Does it sound puzzling that Uma Maheshwaran and his family does not ‘buy’ rice at all, or for that matter, most of the vegetables out in the market? Not that they are into any fad diet, rather, the four of them have learnt the art of “self-sustenance” through subsistence agriculture.
While a 20-cent plot of land in Vilavoorkkal near Malayinkeezhu on the outskirts of the city cradles their own paddy fields, a well-maintained kitchen garden on the terrace of their Kowdiar residence provides them with enough for day-to-day needs. Adding to this is the six-cent land around the house where some indispensable spices such as ginger, turmeric and black pepper, bananas and tubers such as chena , chemb and kaachil are cultivated.
“We make our subsistence agriculture activities a fun family affair. Farming is a hobby of mine and I take to the fields after work hours, weekends and holidays,” says Uma Maheshwaran, a Professor at the Department of Plant of Plant Pathology at the College of Agriculture, Vellayani. He bought the plot at Vilavoorkkal in 2008 for the purpose of starting his own farming. For land preparation that involves ploughing and levelling, he ropes in the help of Krishi Bhavan workers. Planting of saplings is done using the transplanting method and a portion of the plot serves as a nursery where seedlings are raised.
Not dampened by the rains, the family recently “celebrated” another harvest, this time procuring about 400 kg of the Jyothy rice variety. “All our rice requirements are met throughout the year from our own fields. Any surplus is usually given off to kith and kin,” explains Uma Maheshwaran.
For the last two crop seasons, he cultivated the long and red Jyothy variety, having previously harvested the high-yielding, short-duration Prathyasha variety and the medium-duration Aishwarya as well. As the paddy crop duration is generally a little over three months, Uma Maheshwaran cultivates pulses on the plot during summer, when he manages to get a yield of close to 10 kg a year. He says one or two local labourers are employed for threshing, while the professor himself chips in.
On the terrace of his single-story house, one can find a range of vegetables such as tomato, brinjal, bitter gourd, cluster beans, ladies’ finger and so on apart from red amaranth and a few varieties of chilli in eco-friendly grow bags.

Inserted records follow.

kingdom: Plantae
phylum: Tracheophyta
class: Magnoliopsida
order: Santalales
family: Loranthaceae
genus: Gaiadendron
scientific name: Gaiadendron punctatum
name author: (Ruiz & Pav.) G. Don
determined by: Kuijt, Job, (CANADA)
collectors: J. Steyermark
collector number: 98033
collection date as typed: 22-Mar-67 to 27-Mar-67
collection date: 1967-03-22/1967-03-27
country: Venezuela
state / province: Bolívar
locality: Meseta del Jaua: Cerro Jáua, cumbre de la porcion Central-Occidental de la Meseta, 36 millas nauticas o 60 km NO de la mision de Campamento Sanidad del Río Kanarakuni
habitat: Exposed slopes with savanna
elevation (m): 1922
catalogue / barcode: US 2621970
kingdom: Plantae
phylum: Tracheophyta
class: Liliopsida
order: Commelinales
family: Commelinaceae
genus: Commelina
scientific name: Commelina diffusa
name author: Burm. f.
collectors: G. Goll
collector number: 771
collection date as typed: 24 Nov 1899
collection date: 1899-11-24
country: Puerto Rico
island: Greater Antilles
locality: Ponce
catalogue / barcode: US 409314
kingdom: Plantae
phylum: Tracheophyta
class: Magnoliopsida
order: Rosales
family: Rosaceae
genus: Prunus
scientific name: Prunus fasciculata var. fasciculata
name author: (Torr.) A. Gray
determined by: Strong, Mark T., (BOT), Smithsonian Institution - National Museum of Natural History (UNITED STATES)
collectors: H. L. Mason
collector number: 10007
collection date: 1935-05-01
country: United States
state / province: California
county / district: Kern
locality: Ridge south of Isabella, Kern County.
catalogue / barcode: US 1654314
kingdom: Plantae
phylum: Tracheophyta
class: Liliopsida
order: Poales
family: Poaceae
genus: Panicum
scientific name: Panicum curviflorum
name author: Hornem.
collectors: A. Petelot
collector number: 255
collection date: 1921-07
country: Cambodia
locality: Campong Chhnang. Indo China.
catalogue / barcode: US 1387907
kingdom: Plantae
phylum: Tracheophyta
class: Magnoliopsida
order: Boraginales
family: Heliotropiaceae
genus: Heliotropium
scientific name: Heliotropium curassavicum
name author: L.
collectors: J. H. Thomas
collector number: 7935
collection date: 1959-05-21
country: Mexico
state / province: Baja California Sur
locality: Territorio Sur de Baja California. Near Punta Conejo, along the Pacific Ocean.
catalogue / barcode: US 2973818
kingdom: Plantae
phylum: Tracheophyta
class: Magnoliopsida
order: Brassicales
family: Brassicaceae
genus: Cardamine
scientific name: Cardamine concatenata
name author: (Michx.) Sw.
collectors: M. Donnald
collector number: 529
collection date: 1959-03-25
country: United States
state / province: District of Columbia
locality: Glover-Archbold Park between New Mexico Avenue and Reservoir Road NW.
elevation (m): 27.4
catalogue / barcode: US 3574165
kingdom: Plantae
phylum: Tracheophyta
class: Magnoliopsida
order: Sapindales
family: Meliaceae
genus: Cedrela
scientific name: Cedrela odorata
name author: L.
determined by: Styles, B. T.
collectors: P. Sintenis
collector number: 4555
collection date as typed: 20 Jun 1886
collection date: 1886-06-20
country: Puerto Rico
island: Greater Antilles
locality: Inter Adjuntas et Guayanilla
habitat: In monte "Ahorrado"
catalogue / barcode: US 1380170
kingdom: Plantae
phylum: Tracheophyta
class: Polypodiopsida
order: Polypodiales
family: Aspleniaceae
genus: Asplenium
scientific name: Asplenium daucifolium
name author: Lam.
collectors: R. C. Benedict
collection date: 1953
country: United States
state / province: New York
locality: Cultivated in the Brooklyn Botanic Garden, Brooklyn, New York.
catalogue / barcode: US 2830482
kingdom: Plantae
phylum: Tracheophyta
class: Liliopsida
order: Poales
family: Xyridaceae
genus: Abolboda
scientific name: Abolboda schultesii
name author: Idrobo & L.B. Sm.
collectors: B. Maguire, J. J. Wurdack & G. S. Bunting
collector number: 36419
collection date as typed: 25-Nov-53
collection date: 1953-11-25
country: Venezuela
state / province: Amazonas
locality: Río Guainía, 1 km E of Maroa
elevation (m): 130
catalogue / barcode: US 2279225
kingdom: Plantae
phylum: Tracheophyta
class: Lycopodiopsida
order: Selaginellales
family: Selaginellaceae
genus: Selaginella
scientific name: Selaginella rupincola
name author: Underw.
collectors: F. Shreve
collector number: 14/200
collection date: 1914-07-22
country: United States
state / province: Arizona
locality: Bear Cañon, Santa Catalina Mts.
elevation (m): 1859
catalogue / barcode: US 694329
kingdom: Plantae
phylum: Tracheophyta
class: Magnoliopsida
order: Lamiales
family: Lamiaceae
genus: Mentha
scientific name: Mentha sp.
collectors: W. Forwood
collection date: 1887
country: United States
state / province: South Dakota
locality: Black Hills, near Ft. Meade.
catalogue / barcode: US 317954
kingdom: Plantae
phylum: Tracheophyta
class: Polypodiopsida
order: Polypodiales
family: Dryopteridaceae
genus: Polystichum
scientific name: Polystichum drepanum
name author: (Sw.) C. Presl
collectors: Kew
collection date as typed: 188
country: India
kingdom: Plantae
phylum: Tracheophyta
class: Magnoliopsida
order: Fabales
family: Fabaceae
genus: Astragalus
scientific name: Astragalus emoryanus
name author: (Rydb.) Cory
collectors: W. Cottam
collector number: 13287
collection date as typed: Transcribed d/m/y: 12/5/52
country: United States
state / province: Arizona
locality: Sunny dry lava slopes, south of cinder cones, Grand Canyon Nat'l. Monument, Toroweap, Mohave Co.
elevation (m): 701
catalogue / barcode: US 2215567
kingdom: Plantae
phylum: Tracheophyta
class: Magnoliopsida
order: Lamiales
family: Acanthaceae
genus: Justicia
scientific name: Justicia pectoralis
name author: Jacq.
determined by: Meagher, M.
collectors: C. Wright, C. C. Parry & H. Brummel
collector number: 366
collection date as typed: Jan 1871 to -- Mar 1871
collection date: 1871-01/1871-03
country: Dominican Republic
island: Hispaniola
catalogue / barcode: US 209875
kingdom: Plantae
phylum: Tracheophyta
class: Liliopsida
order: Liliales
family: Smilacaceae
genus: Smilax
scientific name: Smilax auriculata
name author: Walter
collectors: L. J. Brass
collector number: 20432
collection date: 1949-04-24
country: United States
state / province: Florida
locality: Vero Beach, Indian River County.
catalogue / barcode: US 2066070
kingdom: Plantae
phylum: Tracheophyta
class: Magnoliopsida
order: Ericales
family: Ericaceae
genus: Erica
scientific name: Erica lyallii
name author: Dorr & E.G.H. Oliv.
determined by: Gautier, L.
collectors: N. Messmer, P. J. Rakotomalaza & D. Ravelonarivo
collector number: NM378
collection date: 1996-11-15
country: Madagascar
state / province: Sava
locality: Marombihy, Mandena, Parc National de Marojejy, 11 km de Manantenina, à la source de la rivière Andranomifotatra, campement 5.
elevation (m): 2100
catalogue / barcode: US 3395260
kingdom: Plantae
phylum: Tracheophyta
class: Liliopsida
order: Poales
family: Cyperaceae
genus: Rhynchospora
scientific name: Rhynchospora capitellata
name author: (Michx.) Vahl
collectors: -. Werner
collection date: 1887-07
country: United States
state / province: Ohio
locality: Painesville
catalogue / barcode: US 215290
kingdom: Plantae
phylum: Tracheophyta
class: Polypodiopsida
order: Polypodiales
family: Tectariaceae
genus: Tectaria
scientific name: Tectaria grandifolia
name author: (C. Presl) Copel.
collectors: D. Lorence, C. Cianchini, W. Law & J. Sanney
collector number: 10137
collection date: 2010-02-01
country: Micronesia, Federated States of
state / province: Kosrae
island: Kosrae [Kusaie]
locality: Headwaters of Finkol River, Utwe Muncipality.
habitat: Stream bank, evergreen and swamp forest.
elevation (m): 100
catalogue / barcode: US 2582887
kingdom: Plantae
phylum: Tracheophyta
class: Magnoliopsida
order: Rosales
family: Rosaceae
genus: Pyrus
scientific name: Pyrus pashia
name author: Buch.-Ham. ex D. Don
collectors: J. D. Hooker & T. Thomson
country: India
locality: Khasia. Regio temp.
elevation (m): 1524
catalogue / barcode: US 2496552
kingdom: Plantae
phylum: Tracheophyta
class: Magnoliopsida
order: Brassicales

- Uma Maheshwaran says he uses basic farm implements. During the “cool season” during the November-January period, he grows vegetables such as cabbage and cauliflowers. “No matter how much care you give, pests and diseases are unavoidable since we do not use pesticides. Sometimes, I spray organic pesticides like neem-garlic oil if required,” he says.
“Perhaps, three essential items that we cannot grow on our terrace are onions, potatoes and garlic as they flourish more in cool climates,” says his wife, Rajasree MR, Joint Director of Plant Protection, Krishi Directorate. She says every Sunday morning, the couple makes it a point to visit their Vilavoorkkal plot for weeding and examination of crop health.
Anand U, a banker, says he developed a passion for farming right from a young age, learning from his green-thumbed parents. “For me, farming feels like a refreshing break from an otherwise hectic and monotonous schedule. It also helps you be in close communion with Nature,” adds Anand, now posted in Thrissur.
For Aparna Raju, farming came a “new” experience when she became part of the family after tying the knot with Anand but says she took to it like a duck to water. Now, in her father-in-law’s absence, she makes it a point to water and prune the plants on the terrace. “What I have learnt from my experience is that farming is not a hard row to hoe. In fact, anybody can do it,” she says.
The family is also focusing on apiculture, for the twin benefits of promoting cross-pollution for their terrace farming as well as to harvest honey for own use. A vermicompost pit set up in their backyard helps in recycling kitchen and farm waste and use the same as organic fertiliser for the plants.
They want to promote sustainable subsistence agriculture not just to set an example against the growing menace of food adulteration in a mass consumption-driven culture but to highlight “the trails and tribulations” small-scale farmers go through.
For now, it’s about making hay while the sun shines!